> _Excerpt_
▶
Given a stack S and an integer N, the task is to insert N at the bottom of the stack.

Examples:

Input: N = 7
S = 1 <- (Top)
      2
     3
     4
     5
Output: 1 2 3 4 5 7

Input: N = 17
S = 1 <- (Top)
     12
     34
     47
     15
Output: 1 12 34 47 15 17

Naive Approach: The simplest approach would be to create another stack. Follow the steps below to solve the problem:



  1. Initialize a stack, say temp.
  2. Keep popping from the given stack S and pushing the popped elements into temp, until the stack S becomes empty.
  3. Push N into the stack S.
  4. Now, keep popping from the stacktemp and push the popped elements into the stack S, until the stack temp becomes empty.

Below is the implementation of the above approach:

C++




// C++ program for the above approach
#include <bits/stdc++.h>
using namespace std;
 
// Function to insert an element
// at the bottom of a given stack
void insertToBottom(stack<int> S, int N)
{
    // Temporary stack
    stack<int> temp;
 
    // Iterate until S becomes empty
    while (!S.empty()) {
 
        // Push the top element of S
        // into the stack temp
        temp.push(S.top());
 
        // Pop the top element of S
        S.pop();
    }
 
    // Push N into the stack S
    S.push(N);
 
    // Iterate until temp becomes empty
    while (!temp.empty()) {
 
        // Push the top element of
        // temp into the stack S
        S.push(temp.top());
 
        // Pop the top element of temp
        temp.pop();
    }
 
    // Print the elements of S
    while (!S.empty()) {
        cout << S.top() << " ";
        S.pop();
    }
}
 
// Driver Code
int main()
◀
> _Work instructions_
1. Return the portion of the stack excerpt starting at "Naive Approach: The" and ending at "the stack S.", copied word for word.
2. In the naive approach of the stack excerpt, what name is given to the additional stack that is initialized?
3. List every value in the output of the stack excerpt's second example, the one where N = 17, in the order given.

> _Stored data_
▶
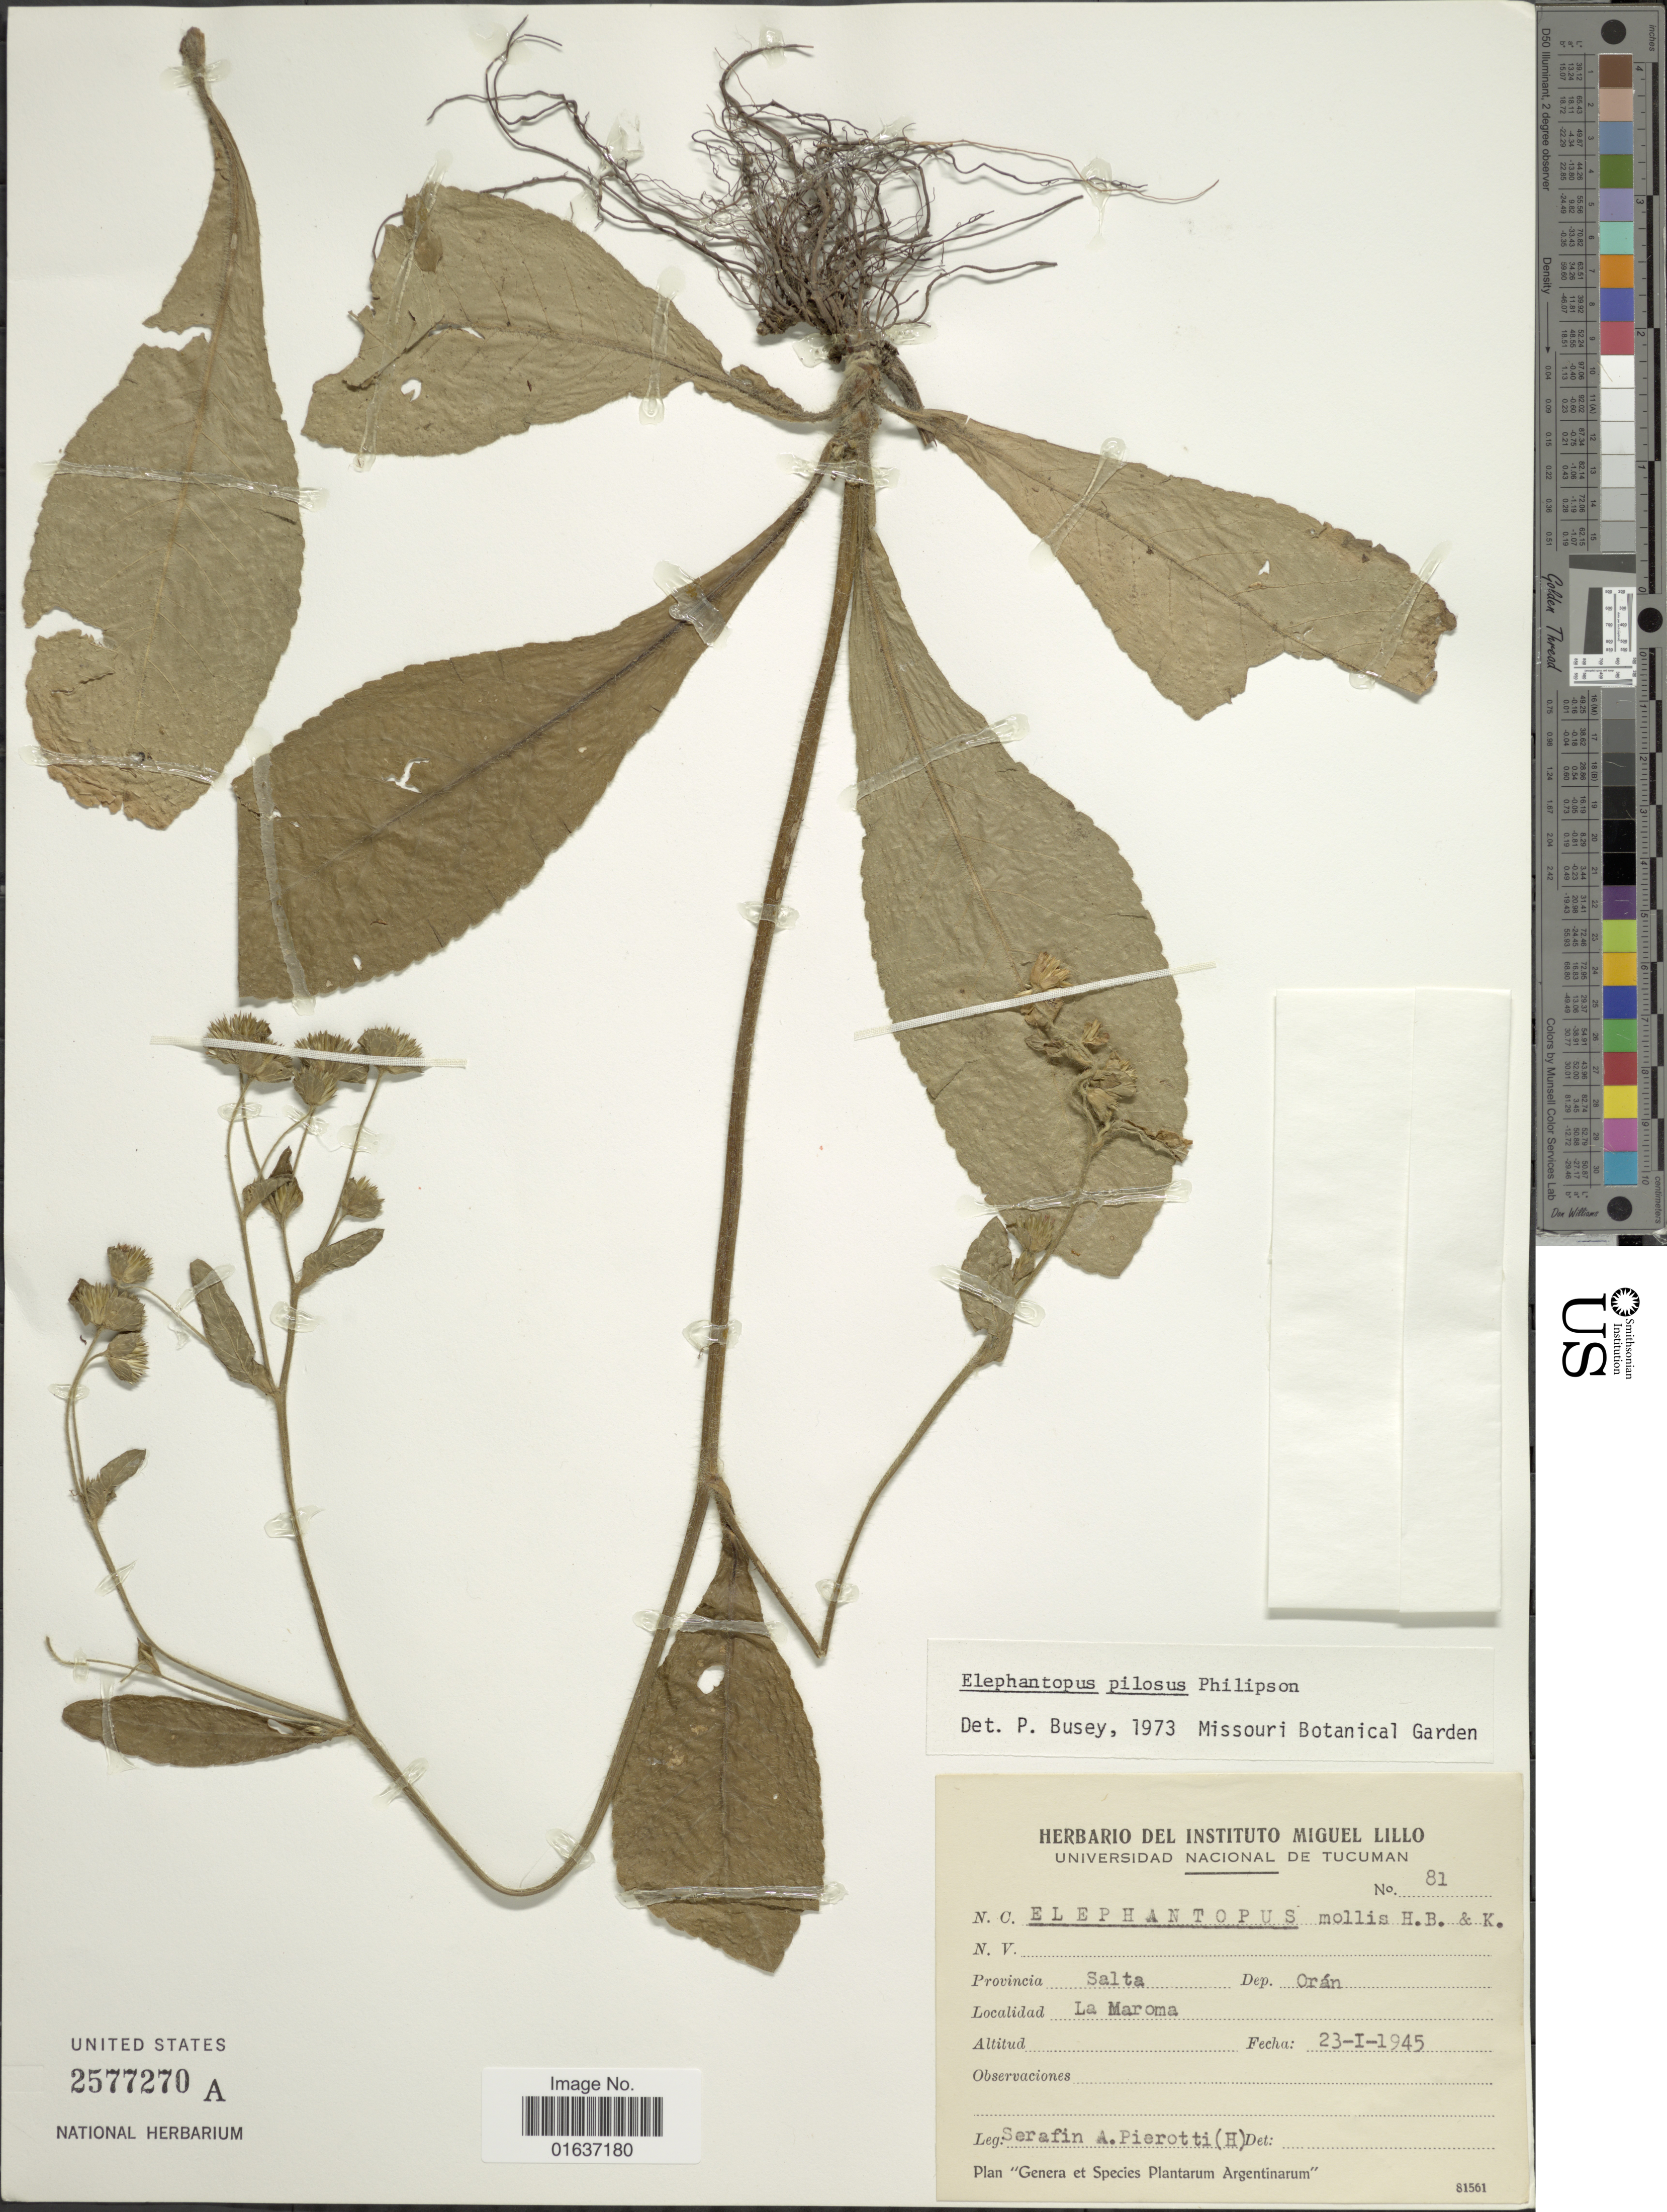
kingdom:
◀
> _Task responses_
1.
Naive Approach: The simplest approach would be to create another stack. Follow the steps below to solve the problem:



  1. Initialize a stack, say temp.
  2. Keep popping from the given stack S and pushing the popped elements into temp, until the stack S becomes empty.
  3. Push N into the stack S.

2. temp

3. 1, 12, 34, 47, 15, 17